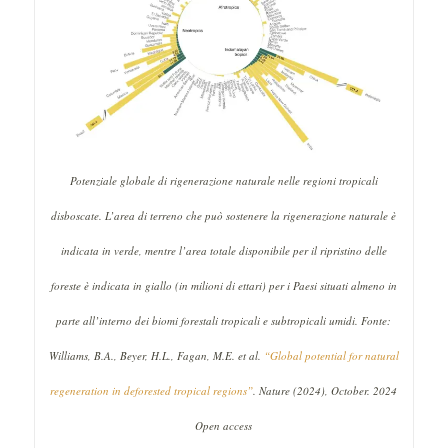
Potenziale globale di rigenerazione naturale nelle regioni tropicali
disboscate. L’area di terreno che può sostenere la rigenerazione naturale è
indicata in verde, mentre l’area totale disponibile per il ripristino delle
foreste è indicata in giallo (in milioni di ettari) per i Paesi situati almeno in
parte all’interno dei biomi forestali tropicali e subtropicali umidi. Fonte:
Williams, B.A., Beyer, H.L., Fagan, M.E. et al.
“Global potential for natural
regeneration in deforested tropical regions”
.
Nature
(2024), October. 2024
Open access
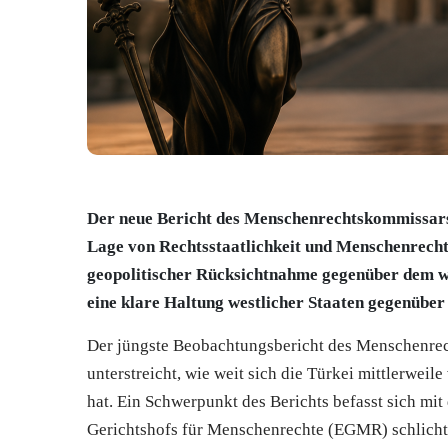
Der neue Bericht des Menschenrechtskommissars 
Lage von Rechtsstaatlichkeit und Menschenrecht
geopolitischer Rücksichtnahme gegenüber dem w
eine klare Haltung westlicher Staaten gegenübe
Der jüngste Beobachtungsbericht des Menschenrec
unterstreicht, wie weit sich die Türkei mittlerwei
hat. Ein Schwerpunkt des Berichts befasst sich mit
Gerichtshofs für Menschenrechte (EGMR) schlicht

========================================

# JOB
Update the data above by replacing "Open access" with "Accesso aperto" and leaving every other line unchanged. Omit the pictures from your answer.

# YOUR RESPONSE
Potenziale globale di rigenerazione naturale nelle regioni tropicali
disboscate. L’area di terreno che può sostenere la rigenerazione naturale è
indicata in verde, mentre l’area totale disponibile per il ripristino delle
foreste è indicata in giallo (in milioni di ettari) per i Paesi situati almeno in
parte all’interno dei biomi forestali tropicali e subtropicali umidi. Fonte:
Williams, B.A., Beyer, H.L., Fagan, M.E. et al.
“Global potential for natural
regeneration in deforested tropical regions”
.
Nature
(2024), October. 2024
Accesso aperto
Der neue Bericht des Menschenrechtskommissars 
Lage von Rechtsstaatlichkeit und Menschenrecht
geopolitischer Rücksichtnahme gegenüber dem w
eine klare Haltung westlicher Staaten gegenübe
Der jüngste Beobachtungsbericht des Menschenrec
unterstreicht, wie weit sich die Türkei mittlerwei
hat. Ein Schwerpunkt des Berichts befasst sich mit
Gerichtshofs für Menschenrechte (EGMR) schlicht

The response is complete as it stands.